**Action item:** Give the number of lines below with "wrist" in them, leaving out anything else.

**Input material:**

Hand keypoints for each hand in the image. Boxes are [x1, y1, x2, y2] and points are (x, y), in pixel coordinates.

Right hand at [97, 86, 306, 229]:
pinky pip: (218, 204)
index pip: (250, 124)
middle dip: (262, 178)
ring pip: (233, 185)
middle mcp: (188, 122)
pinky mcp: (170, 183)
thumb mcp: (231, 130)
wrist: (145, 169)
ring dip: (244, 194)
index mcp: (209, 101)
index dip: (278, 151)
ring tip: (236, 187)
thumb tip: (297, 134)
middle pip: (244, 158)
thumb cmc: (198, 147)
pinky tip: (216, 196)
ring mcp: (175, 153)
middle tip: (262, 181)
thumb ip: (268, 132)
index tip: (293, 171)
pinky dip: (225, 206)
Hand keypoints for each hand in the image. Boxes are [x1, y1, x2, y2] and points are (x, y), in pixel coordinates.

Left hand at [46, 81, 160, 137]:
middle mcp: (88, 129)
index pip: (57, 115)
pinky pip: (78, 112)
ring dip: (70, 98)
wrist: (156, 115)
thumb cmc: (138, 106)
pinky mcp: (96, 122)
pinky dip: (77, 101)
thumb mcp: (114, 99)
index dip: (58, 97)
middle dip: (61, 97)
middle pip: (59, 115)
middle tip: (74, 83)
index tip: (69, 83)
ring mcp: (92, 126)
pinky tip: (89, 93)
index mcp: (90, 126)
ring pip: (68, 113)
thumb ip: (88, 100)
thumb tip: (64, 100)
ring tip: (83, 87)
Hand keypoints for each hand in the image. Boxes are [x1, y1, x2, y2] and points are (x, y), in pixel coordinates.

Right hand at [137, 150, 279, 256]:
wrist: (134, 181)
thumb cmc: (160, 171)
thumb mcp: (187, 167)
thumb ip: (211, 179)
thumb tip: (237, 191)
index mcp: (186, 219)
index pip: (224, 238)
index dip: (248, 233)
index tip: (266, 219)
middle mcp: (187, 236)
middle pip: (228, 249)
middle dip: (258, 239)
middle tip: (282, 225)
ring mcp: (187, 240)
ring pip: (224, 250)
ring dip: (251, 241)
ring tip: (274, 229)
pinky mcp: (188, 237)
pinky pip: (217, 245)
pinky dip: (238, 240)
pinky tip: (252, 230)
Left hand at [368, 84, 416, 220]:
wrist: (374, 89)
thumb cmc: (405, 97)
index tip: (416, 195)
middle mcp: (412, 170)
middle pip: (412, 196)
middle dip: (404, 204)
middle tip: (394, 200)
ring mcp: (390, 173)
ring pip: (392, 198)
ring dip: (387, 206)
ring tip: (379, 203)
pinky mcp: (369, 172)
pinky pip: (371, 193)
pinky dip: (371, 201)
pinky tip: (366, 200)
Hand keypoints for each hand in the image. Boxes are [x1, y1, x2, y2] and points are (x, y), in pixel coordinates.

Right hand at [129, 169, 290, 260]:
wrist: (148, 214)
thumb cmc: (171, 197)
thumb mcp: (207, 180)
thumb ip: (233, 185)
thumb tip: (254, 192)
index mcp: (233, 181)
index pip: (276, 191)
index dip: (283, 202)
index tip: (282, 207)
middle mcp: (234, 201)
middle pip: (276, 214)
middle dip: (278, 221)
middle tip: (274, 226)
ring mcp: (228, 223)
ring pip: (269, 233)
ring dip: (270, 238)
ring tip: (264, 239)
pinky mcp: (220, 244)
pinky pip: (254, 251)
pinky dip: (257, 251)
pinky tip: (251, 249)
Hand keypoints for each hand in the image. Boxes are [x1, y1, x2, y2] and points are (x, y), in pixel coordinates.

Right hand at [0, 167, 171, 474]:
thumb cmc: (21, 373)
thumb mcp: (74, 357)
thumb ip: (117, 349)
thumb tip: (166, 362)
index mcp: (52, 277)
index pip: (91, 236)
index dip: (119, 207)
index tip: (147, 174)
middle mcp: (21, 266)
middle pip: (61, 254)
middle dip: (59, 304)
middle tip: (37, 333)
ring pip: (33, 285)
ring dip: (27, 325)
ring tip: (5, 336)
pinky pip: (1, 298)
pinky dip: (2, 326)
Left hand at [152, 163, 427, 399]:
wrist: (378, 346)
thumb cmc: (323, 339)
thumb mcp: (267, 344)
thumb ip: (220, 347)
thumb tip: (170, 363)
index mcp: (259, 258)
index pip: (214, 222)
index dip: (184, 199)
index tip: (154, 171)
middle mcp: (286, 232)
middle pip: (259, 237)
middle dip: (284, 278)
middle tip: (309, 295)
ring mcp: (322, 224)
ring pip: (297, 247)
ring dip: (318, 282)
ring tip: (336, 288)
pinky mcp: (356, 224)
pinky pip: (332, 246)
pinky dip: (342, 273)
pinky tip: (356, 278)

---

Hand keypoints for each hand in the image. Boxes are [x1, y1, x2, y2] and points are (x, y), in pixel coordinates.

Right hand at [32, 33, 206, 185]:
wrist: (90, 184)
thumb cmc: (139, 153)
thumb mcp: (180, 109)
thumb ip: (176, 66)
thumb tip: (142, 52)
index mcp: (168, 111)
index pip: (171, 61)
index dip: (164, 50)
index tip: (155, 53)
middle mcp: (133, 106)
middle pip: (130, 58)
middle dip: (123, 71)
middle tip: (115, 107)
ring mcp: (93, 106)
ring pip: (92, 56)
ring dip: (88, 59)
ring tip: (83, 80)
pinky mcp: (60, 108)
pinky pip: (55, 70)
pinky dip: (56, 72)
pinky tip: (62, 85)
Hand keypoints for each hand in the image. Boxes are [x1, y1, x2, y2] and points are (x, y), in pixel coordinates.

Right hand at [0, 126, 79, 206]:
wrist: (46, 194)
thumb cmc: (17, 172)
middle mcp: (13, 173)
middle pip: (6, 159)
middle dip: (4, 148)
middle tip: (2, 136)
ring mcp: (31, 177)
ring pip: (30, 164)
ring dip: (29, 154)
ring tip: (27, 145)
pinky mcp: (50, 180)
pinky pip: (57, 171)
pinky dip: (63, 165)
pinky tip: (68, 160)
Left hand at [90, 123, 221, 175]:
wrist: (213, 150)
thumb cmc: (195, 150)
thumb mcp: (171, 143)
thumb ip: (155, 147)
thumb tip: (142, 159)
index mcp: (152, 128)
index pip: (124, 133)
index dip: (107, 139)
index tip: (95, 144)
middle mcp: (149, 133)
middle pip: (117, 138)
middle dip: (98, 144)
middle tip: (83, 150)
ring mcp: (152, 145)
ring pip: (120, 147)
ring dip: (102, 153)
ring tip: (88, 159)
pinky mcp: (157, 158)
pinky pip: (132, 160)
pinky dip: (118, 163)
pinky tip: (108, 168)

**Expected output:** 9